The statue was four-armed, carrying a sculpted object in each of its four palms: a wand, a ring, a perfect marble sphere with a ring hovering around it, and what resembled a chained pocket watch. Behind the statue was an enormous, stylized depiction of a halo in a rectangle of chiseled rock.
Rian brought up his arms, readying himself for the statue to suddenly step down from its foundation and fight him. But nothing else happened.

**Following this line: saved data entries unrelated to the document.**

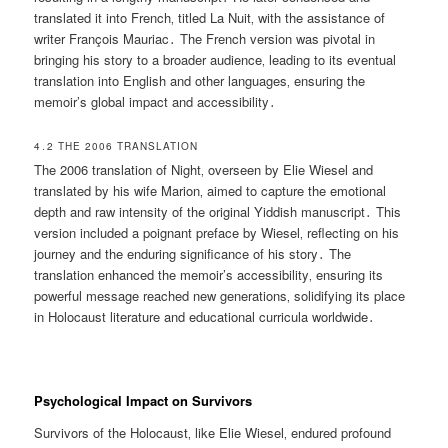
translated it into French‚ titled La Nuit‚ with the assistance of
writer François Mauriac․ The French version was pivotal in
bringing his story to a broader audience‚ leading to its eventual
translation into English and other languages‚ ensuring the
memoir’s global impact and accessibility․
4․2 THE 2006 TRANSLATION
The 2006 translation of Night‚ overseen by Elie Wiesel and
translated by his wife Marion‚ aimed to capture the emotional
depth and raw intensity of the original Yiddish manuscript․ This
version included a poignant preface by Wiesel‚ reflecting on his
journey and the enduring significance of his story․ The
translation enhanced the memoir’s accessibility‚ ensuring its
powerful message reached new generations‚ solidifying its place
in Holocaust literature and educational curricula worldwide․
Psychological Impact on Survivors
Survivors of the Holocaust‚ like Elie Wiesel‚ endured profound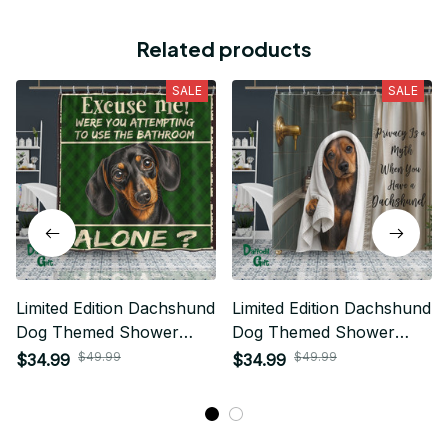
Related products
SALE
SALE
Limited Edition Dachshund
Limited Edition Dachshund
Dog Themed Shower
Dog Themed Shower
Curtain
Curtain
$49.99
$49.99
$34.99
$34.99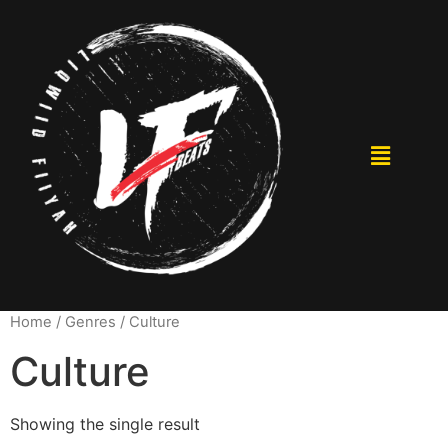
Home
/ Genres / Culture
Culture
Showing the single result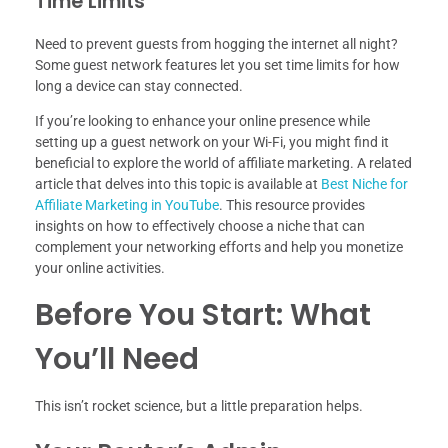
Time Limits
Need to prevent guests from hogging the internet all night?
Some guest network features let you set time limits for how
long a device can stay connected.
If you’re looking to enhance your online presence while
setting up a guest network on your Wi-Fi, you might find it
beneficial to explore the world of affiliate marketing. A related
article that delves into this topic is available at
Best Niche for
Affiliate Marketing in YouTube
. This resource provides
insights on how to effectively choose a niche that can
complement your networking efforts and help you monetize
your online activities.
Before You Start: What
You’ll Need
This isn’t rocket science, but a little preparation helps.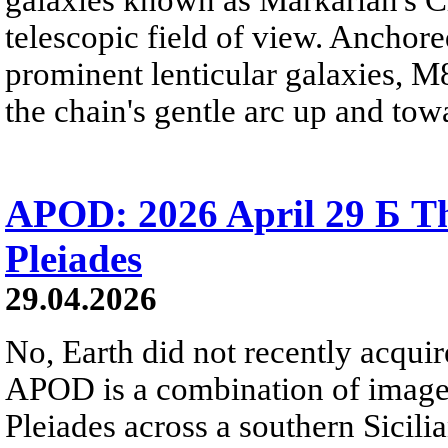
telescopic field of view. Anchore
prominent lenticular galaxies, 
the chain's gentle arc up and towa
APOD: 2026 April 29 Б Th
Pleiades
29.04.2026
No, Earth did not recently acqu
APOD is a combination of image
Pleiades across a southern Sicili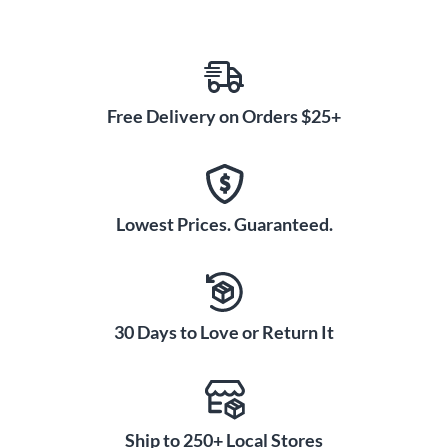
Free Delivery on Orders $25+
Lowest Prices. Guaranteed.
30 Days to Love or Return It
Ship to 250+ Local Stores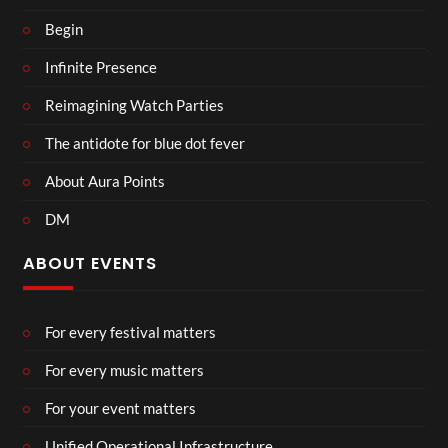
Begin
Infinite Presence
Reimagining Watch Parties
The antidote for blue dot fever
About Aura Points
DM
ABOUT EVENTS
For every festival matters
For every music matters
For your event matters
Unified Operational Infrastructure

Then Rian noticed his body was glowing. An aura of light surrounded him, like the glow from the PVP instance in the forests, from Lahir’s item. Rian’s outfit had changed, too. He was wearing a loose-fitting karate uniform with a cloth belt. His old belt was gone, along with the sheath for his broken sword. When he tried to open up his inventory and equipment pages to see what he was wearing, nothing happened.
Footsteps sounded behind him.
Rian turned, and where the nullshard crystal had been, instead there was a man wearing a bloodstained martial arts uniform. Muscular and limping, the man approached. The trails of a long bandanna waved out behind him. Half his skin was rocky, cracked like desert ground, and rivulets of blood rolled down his face. He was rather short but exceptionally stocky with the physique of a weightlifter. His gaze was unfocused, blank, staring into and past Rian.
Approaching no faster than before, the man raised his arms into a readied stance, palms open.
Memory of Goam (Level 10)
HP: ???
“A splinter of consciousness materialized from a nullshard that contained a fragment of the god of strength, Goam.”
You have obtained a new quest: “Defeat ‘Memory of Goam (Lv. 10)’ in combat.”
Reward: Goam Alignment; advancement to Fighter.
Time limit: 10 minutes.
Goam stopped walking, glanced up. His gaze landed on Rian.
Widening his stance, Goam closed his fists. Shaking the entire sanctuary, the sound was like an explosion: his fists erupted into blue flames which spread and consumed his body. The fire diminished until there was only a faint glow around him. His hands were shining, encased in blue light. An HP bar appeared over his head—and another bar, empty, above that. A meter.
Ah, hell, Rian thought. Meters were never a good sign.